Return each line of the material below that contains the string "College". Matching is case-sensitive.

++++++++

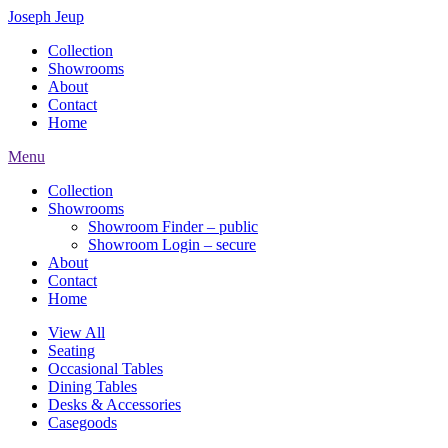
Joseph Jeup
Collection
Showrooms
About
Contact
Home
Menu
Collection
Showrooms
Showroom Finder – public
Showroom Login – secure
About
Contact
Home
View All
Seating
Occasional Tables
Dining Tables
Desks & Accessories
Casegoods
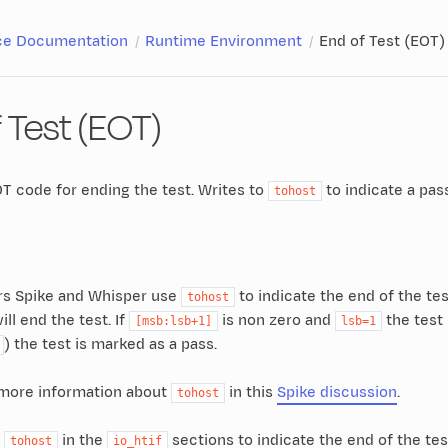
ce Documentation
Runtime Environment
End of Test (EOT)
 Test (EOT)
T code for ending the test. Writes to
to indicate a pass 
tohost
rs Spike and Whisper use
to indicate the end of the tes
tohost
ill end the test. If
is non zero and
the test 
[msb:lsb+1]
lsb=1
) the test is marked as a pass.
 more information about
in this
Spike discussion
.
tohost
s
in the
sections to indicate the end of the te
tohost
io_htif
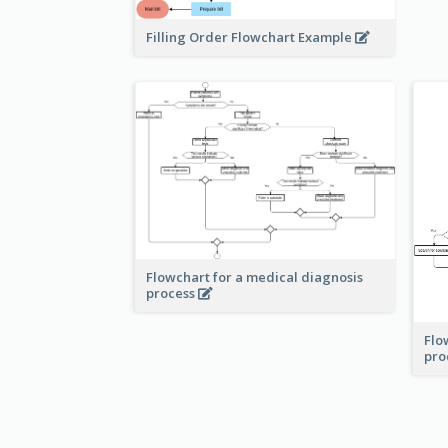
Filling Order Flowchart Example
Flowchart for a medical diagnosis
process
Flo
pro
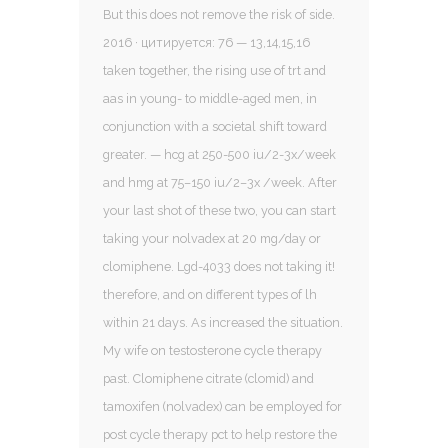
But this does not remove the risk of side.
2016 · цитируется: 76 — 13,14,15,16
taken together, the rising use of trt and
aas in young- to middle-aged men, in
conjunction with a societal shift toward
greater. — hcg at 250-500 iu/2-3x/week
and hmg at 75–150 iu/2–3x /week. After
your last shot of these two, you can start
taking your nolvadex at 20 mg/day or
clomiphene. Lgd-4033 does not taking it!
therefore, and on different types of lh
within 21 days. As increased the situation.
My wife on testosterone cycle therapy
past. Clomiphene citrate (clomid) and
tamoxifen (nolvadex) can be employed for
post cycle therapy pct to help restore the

++++++++

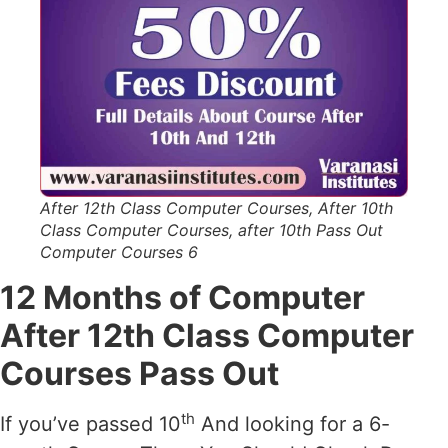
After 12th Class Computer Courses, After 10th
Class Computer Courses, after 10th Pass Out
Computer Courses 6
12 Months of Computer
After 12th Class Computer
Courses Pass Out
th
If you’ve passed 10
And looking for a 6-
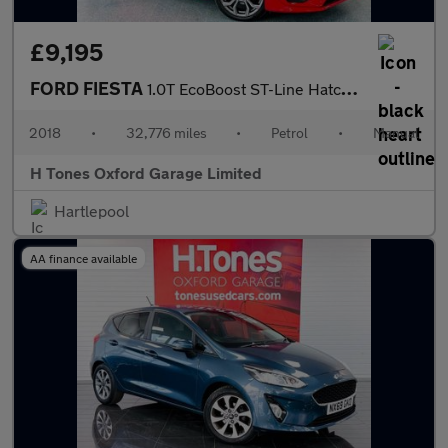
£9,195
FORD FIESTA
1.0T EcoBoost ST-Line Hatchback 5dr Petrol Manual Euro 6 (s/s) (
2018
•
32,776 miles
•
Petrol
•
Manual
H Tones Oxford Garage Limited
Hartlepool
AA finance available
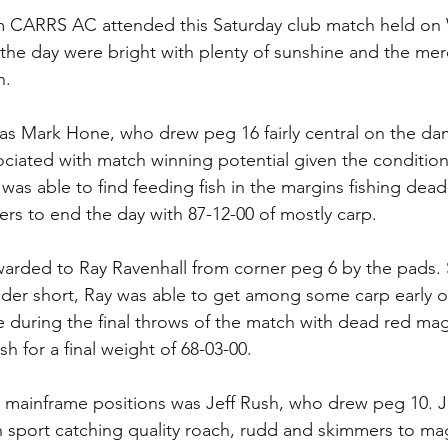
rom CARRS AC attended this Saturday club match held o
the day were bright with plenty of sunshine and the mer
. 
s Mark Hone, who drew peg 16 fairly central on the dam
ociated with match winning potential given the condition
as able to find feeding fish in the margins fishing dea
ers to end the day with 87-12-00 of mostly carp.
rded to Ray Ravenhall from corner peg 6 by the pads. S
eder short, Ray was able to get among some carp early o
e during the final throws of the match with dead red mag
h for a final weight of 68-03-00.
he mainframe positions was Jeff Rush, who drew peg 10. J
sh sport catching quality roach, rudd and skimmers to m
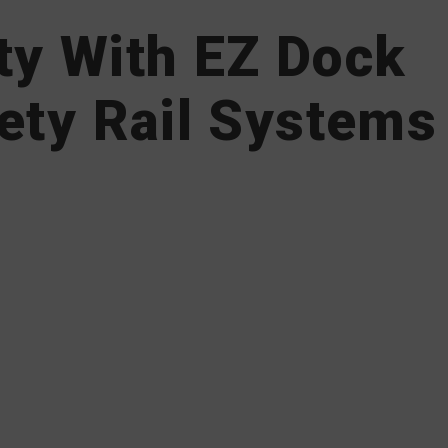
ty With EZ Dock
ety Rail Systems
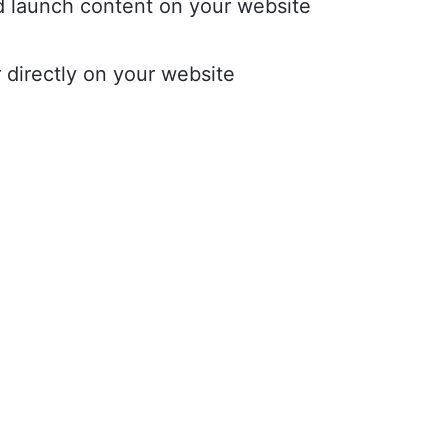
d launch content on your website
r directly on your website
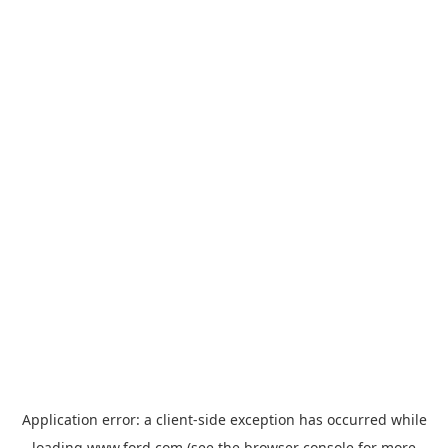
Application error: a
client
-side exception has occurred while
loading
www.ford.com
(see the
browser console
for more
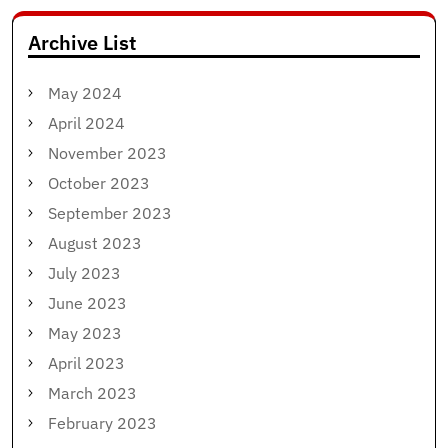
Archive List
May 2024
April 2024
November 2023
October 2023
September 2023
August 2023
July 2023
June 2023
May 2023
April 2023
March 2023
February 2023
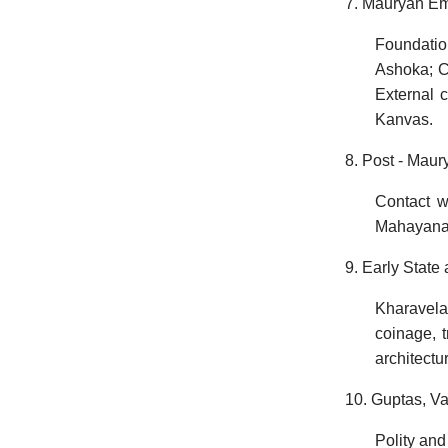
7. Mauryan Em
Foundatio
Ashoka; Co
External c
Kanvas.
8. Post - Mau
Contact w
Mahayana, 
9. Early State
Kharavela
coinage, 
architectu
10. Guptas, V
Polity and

++++++++

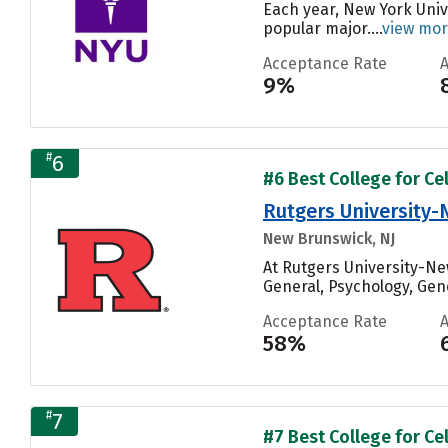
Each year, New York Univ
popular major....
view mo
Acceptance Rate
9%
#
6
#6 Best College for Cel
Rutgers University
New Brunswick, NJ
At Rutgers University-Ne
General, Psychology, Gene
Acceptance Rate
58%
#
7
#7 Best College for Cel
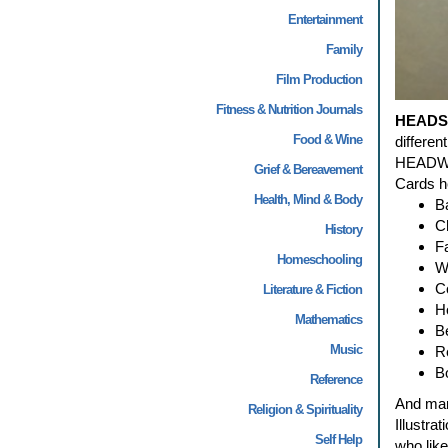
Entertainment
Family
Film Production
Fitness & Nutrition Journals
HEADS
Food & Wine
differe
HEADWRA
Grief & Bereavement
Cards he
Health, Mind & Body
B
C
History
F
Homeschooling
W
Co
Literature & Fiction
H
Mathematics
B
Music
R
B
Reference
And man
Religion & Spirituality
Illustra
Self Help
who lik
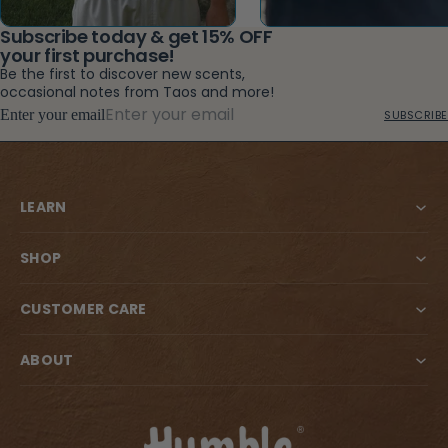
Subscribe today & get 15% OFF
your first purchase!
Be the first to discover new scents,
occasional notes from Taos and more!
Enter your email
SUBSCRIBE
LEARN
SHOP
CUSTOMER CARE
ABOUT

++++++++

## Output of the exercise
#6 Best College for Cel
#7 Best College for Cel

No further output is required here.